■ ASSIGNMENT ■
Every line of the material needs an exact copy, apart from the images.

■ AVAILABLE DATA ■
*-*-*

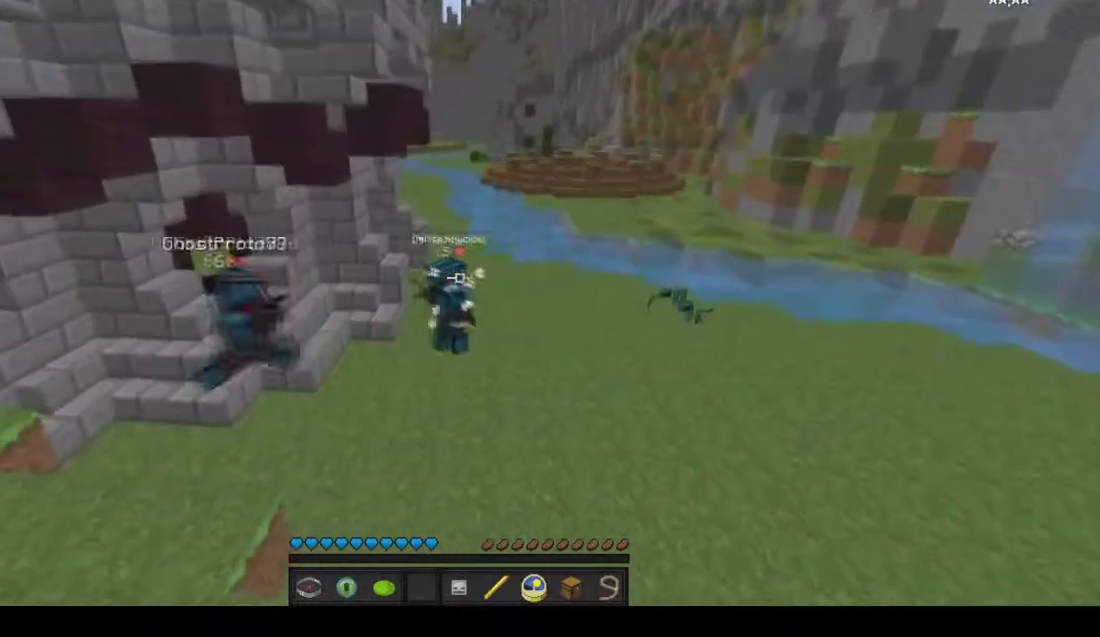
{"keys": [], "mouse": [], "events": []}
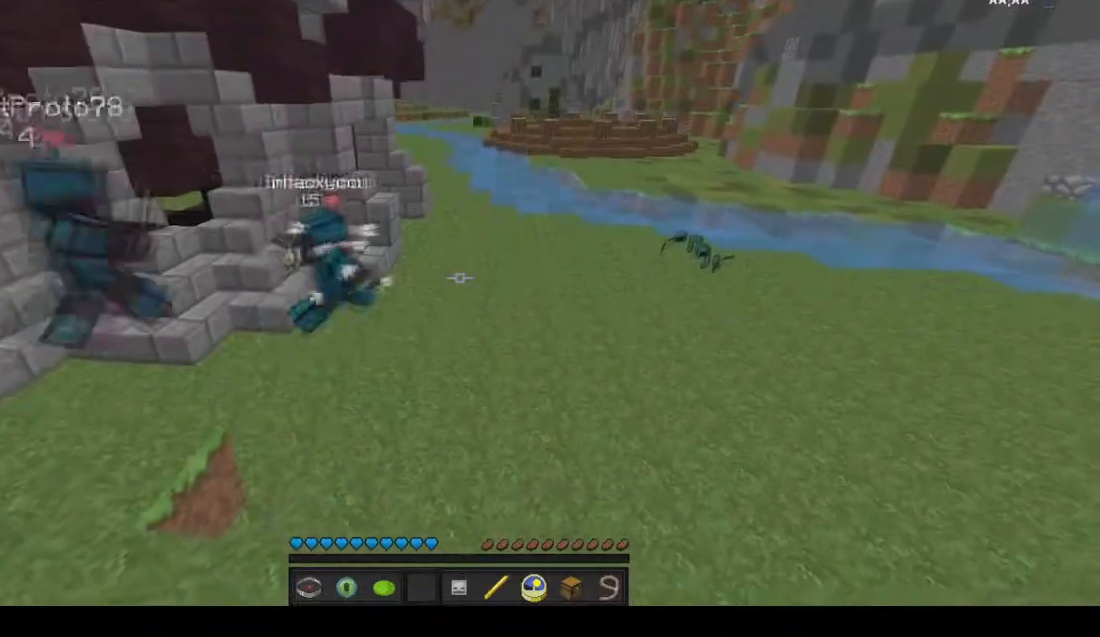
{"keys": [], "mouse": [], "events": [[167, "w", "down"], [367, "w", "up"]]}
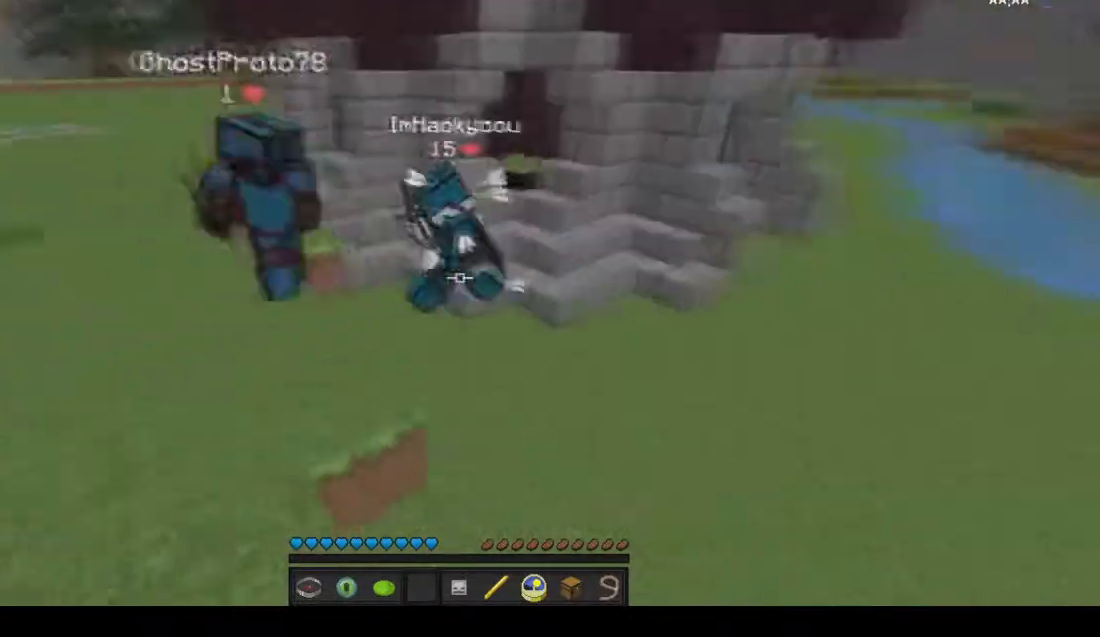
{"keys": ["a"], "mouse": [], "events": [[67, "s", "down"], [267, "a", "down"], [334, "s", "up"]]}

*-*-*

■ RESULT ■
{"keys": [], "mouse": [], "events": []}
{"keys": [], "mouse": [], "events": [[167, "w", "down"], [367, "w", "up"]]}
{"keys": ["a"], "mouse": [], "events": [[67, "s", "down"], [267, "a", "down"], [334, "s", "up"]]}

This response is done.